#K0007 — Secure key store#

Author:

Niini

Started:

2024-01-23

Last updated:

2024-01-23

Status:

Design in progress

Timeline#

First draft

Proof of Concept

Stable implementation

2023-01-23

Summary#

Kate maintains an internal key store that holds parties the player has trusted before, as well as their own sets of keys, if they happen to be a developer.

See #K0006 — Cartridge signatures.

Formal semantics#

A key store is a set of keys stored by domain. Public keys are stored in SPKI format, while private keys are stored in PKCS8 format, encrypted using a AES-GCM key derived from the user’s master password.
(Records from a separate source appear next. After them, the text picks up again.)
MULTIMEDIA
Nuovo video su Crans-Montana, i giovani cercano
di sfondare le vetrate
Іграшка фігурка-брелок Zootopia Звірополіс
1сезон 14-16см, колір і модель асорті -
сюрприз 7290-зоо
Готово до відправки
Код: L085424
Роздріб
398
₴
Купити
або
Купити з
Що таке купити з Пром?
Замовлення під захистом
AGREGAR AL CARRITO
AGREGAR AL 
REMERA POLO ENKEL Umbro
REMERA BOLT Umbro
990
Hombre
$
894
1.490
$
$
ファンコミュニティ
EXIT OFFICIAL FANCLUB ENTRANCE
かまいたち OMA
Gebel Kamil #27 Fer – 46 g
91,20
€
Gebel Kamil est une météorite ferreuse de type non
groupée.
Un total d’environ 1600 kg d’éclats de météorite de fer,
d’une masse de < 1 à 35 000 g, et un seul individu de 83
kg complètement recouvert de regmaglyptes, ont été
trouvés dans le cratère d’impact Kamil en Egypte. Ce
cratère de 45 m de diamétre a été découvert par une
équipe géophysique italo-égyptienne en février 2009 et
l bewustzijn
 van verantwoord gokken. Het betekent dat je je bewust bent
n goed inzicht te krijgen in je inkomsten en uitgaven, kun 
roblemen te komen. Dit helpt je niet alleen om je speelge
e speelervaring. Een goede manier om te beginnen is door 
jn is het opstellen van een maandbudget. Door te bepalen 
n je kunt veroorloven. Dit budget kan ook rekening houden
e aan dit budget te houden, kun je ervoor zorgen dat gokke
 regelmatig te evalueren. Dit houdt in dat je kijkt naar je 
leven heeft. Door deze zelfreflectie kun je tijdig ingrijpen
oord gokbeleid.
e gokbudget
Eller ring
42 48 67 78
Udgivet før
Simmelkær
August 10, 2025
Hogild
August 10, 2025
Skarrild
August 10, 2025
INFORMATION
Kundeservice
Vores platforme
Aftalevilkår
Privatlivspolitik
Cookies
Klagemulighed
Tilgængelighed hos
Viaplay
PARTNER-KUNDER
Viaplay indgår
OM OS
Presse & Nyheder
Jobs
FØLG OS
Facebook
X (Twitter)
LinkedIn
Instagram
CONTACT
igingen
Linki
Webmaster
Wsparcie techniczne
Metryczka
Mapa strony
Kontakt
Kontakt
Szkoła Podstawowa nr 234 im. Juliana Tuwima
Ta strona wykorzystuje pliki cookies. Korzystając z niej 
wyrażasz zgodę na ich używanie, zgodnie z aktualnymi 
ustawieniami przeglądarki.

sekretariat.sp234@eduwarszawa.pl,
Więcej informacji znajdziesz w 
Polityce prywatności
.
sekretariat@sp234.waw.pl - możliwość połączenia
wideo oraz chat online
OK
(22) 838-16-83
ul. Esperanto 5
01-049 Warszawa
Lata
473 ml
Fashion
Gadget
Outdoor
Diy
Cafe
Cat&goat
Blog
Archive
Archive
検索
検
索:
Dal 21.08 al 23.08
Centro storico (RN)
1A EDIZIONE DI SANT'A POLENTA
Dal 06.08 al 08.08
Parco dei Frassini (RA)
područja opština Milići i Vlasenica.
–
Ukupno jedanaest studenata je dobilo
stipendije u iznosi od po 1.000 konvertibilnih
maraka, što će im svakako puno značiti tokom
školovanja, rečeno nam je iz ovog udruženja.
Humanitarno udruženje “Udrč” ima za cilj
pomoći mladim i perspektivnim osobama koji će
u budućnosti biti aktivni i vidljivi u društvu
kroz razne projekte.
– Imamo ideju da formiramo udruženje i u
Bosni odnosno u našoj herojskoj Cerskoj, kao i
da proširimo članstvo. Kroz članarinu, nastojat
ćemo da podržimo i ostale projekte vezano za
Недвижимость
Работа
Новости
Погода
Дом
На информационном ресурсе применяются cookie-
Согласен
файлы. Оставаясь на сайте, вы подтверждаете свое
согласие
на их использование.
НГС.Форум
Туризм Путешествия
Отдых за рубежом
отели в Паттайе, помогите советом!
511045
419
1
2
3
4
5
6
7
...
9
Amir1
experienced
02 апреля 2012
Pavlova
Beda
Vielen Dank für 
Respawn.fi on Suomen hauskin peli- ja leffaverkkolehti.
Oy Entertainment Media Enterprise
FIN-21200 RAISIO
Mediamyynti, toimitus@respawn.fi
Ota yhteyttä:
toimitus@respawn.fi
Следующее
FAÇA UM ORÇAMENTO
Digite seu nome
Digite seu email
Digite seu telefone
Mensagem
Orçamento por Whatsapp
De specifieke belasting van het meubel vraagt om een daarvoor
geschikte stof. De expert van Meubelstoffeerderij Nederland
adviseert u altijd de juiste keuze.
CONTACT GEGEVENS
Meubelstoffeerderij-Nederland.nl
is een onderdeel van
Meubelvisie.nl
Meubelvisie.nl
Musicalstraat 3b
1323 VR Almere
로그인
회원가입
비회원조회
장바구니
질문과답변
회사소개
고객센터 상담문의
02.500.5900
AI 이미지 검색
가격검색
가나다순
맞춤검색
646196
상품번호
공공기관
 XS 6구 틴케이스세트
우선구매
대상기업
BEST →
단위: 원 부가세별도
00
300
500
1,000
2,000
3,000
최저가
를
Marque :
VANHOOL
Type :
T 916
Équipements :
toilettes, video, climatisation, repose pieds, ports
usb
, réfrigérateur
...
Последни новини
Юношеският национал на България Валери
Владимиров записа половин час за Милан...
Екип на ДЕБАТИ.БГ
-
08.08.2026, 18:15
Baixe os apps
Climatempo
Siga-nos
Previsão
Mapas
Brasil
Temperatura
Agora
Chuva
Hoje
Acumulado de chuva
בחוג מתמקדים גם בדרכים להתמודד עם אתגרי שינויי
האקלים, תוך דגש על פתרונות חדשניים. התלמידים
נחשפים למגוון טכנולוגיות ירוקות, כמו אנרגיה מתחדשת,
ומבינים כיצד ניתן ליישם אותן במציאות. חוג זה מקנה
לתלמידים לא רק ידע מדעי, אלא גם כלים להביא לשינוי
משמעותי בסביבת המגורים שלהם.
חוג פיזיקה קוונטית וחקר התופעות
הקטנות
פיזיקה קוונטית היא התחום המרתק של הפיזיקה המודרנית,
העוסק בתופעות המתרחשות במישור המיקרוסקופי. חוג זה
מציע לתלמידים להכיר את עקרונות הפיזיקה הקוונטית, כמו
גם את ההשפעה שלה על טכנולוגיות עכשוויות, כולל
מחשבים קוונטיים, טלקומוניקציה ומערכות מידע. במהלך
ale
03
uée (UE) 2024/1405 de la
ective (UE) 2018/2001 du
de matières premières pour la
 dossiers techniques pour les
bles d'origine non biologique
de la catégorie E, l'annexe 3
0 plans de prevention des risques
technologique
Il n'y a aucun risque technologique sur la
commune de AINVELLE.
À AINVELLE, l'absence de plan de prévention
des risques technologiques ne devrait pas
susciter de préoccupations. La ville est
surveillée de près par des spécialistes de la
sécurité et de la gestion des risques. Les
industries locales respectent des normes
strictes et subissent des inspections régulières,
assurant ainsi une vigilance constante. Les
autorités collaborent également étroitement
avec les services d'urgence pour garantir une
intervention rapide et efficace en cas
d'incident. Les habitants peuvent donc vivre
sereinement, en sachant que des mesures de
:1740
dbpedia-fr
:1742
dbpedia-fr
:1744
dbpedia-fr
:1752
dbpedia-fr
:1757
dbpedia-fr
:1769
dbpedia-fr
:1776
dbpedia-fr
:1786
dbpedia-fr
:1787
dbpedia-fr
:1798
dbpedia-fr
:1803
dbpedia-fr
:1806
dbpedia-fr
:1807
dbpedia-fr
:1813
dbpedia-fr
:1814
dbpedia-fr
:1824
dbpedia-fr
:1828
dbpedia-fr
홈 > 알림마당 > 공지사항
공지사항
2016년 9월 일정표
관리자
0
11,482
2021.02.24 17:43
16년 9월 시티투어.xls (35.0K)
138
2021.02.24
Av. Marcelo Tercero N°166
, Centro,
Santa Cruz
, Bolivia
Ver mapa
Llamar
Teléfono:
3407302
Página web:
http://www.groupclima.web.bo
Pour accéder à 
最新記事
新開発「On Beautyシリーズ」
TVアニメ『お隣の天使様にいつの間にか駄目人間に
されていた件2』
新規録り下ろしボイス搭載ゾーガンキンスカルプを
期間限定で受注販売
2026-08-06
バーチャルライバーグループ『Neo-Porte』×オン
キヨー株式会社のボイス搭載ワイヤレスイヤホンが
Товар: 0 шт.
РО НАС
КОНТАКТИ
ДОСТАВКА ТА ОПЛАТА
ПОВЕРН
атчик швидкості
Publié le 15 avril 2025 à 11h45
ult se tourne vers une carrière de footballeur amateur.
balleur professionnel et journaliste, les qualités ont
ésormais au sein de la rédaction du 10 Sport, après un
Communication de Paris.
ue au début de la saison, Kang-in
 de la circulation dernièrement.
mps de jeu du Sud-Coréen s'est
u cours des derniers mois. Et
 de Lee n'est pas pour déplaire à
This gives rise to the following language:

Key k :: Private {key, iv, pair_fp}
       | Public {key}

Trust t :: personal | publisher | trusted

Domain d :: a kate developer domain (`subdomain*.domain.tld`)

Store s :: {salt, check, {{t, d, k}, ...}}

Operation op ::
  | s.add(t, d, k)
  | s.delete(t, d, k)
  | s.get(d)
  | s.export(k)
  | s.sign(k, m)
  | s.verify(k, m)

The primitive operations on the store are adding, deleting, and retrieving keys, as well as exporting keys (which pushes them to an external format). Stores have their own salt and a byte check hash value so we can both derive the same encryption key from the user’s password and verify that the password is correct (by decrypting byte check hash).

s.add(k)#

s.add(t, d, k) when {t, d, fp(k)} is not in the store =
  {{t, d, pack(k, s.salt)}, ...s}

pack(Private {key, pair_id}, salt) =
  let iv = csprng(12 bytes)
  let secret = ask for the user master password
  let crypt-key = derive an AES-GCM key from {PBKDF2 secret, salt}
  wrap 'key' using 'crypt-key', PKCS8 format, and iv
  Private {key, iv, pair_id}

pack(Public {key}, _) =
  export 'key' using SPKI format

fp(k) = SHA-1 of k

That is, to add a key to the store we make sure that we don’t yet have that key in the store (matching the trust level, the domain, and fingerprint), then we export the key to a binary format and, in the case of private keys, encrypt it with an AES key derived from the store’s master password.

Private keys have their initialisation vector generated anew every time they’re stored, and they also hold a pointer to the public key through its stable fingerprint.

s.delete(k)#

s.delete(t, d, k) =
  s without {t, d, k}

That is, delete is a filter operation that simply gets rid of the key at that trust/domain level.

s.get(d)#

s.get(d) =
  s with only {_, d, _}

That is, get is a filter operation that leaves only keys at the given domain.

s.export(k)#

s.export(Public {key}) =
  pem(export-spki(key))

s.export(Private {key, stored-iv, _}) =
  let secret = ask for the user master password
  let crypt-key = derive an AES-GCM key from {PBKDF2 secret, s.salt}
  let raw-key = unwrap 'key' using 'crypt-key', PKCS8 format, and stored-iv

  let iv = csprng(12 bytes)
  let salt = crprng(16 bytes)
  let export-secret = ask for an export encryption password
  let export-key = derive an AES-GCM key from {PBKDF2 secret, salt}
  let bkp-key = wrap 'raw-key' using 'export-key', PKCS8 format, and iv
  {iv, salt, bkp-key}

That is, exporting a public key is straightforward, as we just take the binary representation in SPKI and turn that into its PEM representation.

Exporting a private key is a bit more involved: we decrypt the key with the store’s master password, then re-encrypt the key with a newly provided password. The exported key is then stored alongside its initialisation vector and password salt so it the encryption key can be re-derived from the storage.

s.sign(key, m)#

s.sign(Private {key, iv}, m) =
  let secret = ask for the store's master password
  let crypt-key = derive an AES-GCM key from {PBKDF2 secret, s.salt}
  let sign-key = unwrap 'key' using 'crypt-key', PKCS8 format, and iv
  ecdsa-sign("P-384", sign-key, m)

That is, in order to sign a message with a key, we first decrypt it using the store’s master password, then we sign the message with the underlying key.

The store only supports keys for ECDSA with P-384 curves, so no additional algorithm information is present in the message signing itself.

s.verify(key, m)#

s.verify(Public {key}, m) =
  ecdsa-verify("P-384", key, m)

Verifying a message with a public key has straightforward: we perform the necessary ECDSA signature verification using the underlying cryptographic algorithm.

The store only supports keys for ECDSA with P-384 curves, so no additional algorithm information is present in the message verification itself.